Este último martes Teatro del Viento cumplió 21 años. A finales del calendario pasado remarcaron en una jornada las dos décadas que habían celebrado durante todo 2019. Todavía no es tarde para saludar, desde esta columna, una u otra fecha, sobre todo, porque esta agrupación es tenaz y no se detiene en éxitos o aniversarios.
Su nombre permanece asociado, de modo insoslayable, al de su líder, Freddys Núñez Estenoz. Desde el primer momento, en la despedida de los 90 del siglo pasado en Camagüey, tuve la suerte de sentarme al pie de los distintos escenarios donde Freddys se hacía director por sí mismo. Sin previa formación, convirtió los tablados en mucho más que zonas de experimentación, en verdaderos campos de batalla.

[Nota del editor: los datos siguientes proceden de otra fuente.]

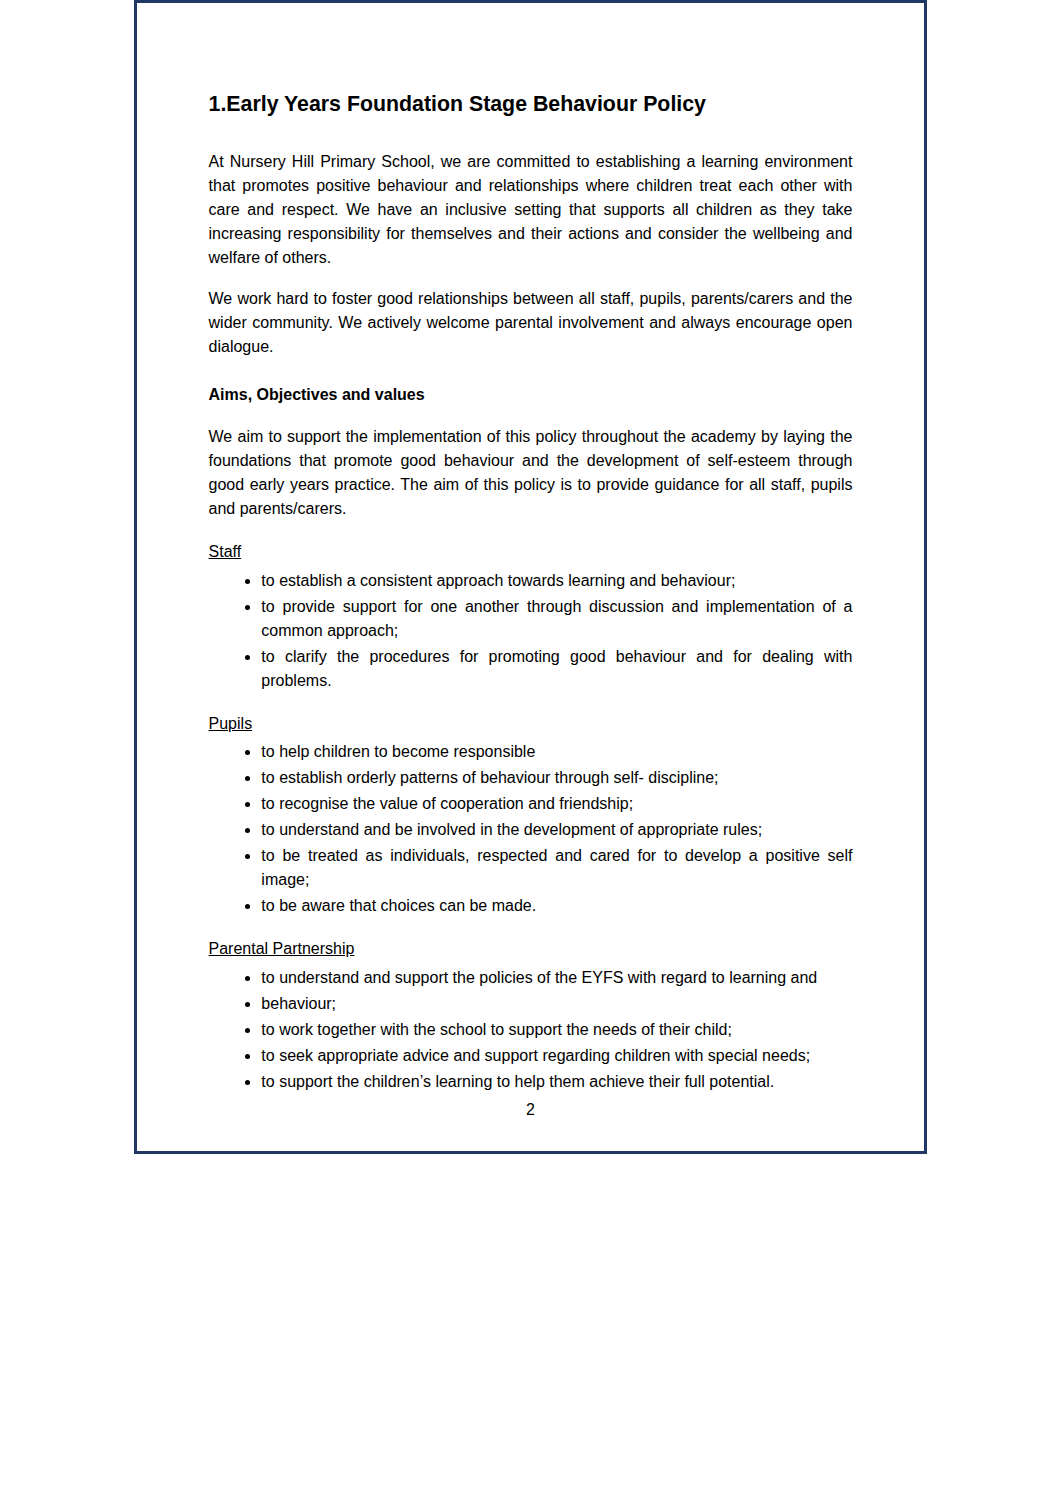1.Early Years Foundation Stage Behaviour Policy
At Nursery Hill Primary School, we are committed to establishing a learning environment that promotes positive behaviour and relationships where children treat each other with care and respect. We have an inclusive setting that supports all children as they take increasing responsibility for themselves and their actions and consider the wellbeing and welfare of others.
We work hard to foster good relationships between all staff, pupils, parents/carers and the wider community. We actively welcome parental involvement and always encourage open dialogue.
Aims, Objectives and values
We aim to support the implementation of this policy throughout the academy by laying the foundations that promote good behaviour and the development of self-esteem through good early years practice. The aim of this policy is to provide guidance for all staff, pupils and parents/carers.
Staff
to establish a consistent approach towards learning and behaviour;
to provide support for one another through discussion and implementation of a common approach;
to clarify the procedures for promoting good behaviour and for dealing with problems.
Pupils
to help children to become responsible
to establish orderly patterns of behaviour through self- discipline;
to recognise the value of cooperation and friendship;
to understand and be involved in the development of appropriate rules;
to be treated as individuals, respected and cared for to develop a positive self image;
to be aware that choices can be made.
Parental Partnership
to understand and support the policies of the EYFS with regard to learning and
behaviour;
to work together with the school to support the needs of their child;
to seek appropriate advice and support regarding children with special needs;
to support the children’s learning to help them achieve their full potential.
2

Ese origen y la entrega febril a su pasión le facilitaron formar actrices y actores, o terminar de moldearlos. Y con ellos armó un real colectivo que se traduce en disciplina y disposición intachables, así como en visualizar almas y cuerpos vivos en acción a través de un estilo, sobre el cual hemos discutido mucho.
Desde mi visión de espectador crítico, apreciaba, en ocasiones, excesiva formalización y cierta saturación del signo que alteraba la eficacia buscada en la comunicación. Pero, de igual modo, estimaba sus objetivos, su limpieza y orfebrería en la construcción escénica, más el poderío actoral, valga la paradoja.
Un espectáculo icónico de esa primera etapa, en el cual temática y estilización se articulaban con solidez y total coherencia, fue Aceite + vinagre = familia, del propio Núñez como autor, más de una década atrás. Y otro que rompe esa línea y transforma la tipología del acto teatro, para el grupo y sus espectadores, es Los Caballeros de la Mesa Redonda (2016), original del alemán Christoph Hein; aire fresco de realidad que entró por el portón del teatro y se expresó con una nueva libertad en los actores y su intercambio con el público.
Entre esas puestas y luego, muchas más, ejercitaciones algunas en función de objetivos internos, pruebas y procesos en otras que anuncian
modificaciones, fijan un derrotero difícil de abarcar por su intensidad. De ello, y de la raigal pertenencia de sus actores, ofrecen registro documental Teatro vivo (2017), de la realizadora avileña María de Jesús Peruyera, y Tocando el Viento, del agramontino Keiter Castillo (2019). Otro indicador del señorío ganado por Teatro del Viento, en particular en la mitad del país, de Ciego de Ávila para allá, resulta su participación en eventos y temporadas, asesorías de otras agrupaciones, montajes a cargo de Freddys como director invitado, implicación en la academia local, coordinación del Festival de Camagüey y, por supuesto, el nodo en la sala Tassende, multiplicado en centro cultural desde que asumieron dicha sede.
Solo entre 2018 y 2019 tuvieron en repertorio y estrenos, además de espectáculos anteriores, estos que he visto en vivo o filmados: Working sin Progress, Otoño, Heaven-Sola-Cubitas, No tengo saldo, Un hombre en el horizonte… Toda su obra es el habitual y mejor testimonio de existencia y de vida de un grupo esencial en el panorama teatral cubano de los 2000, incansable como el viento.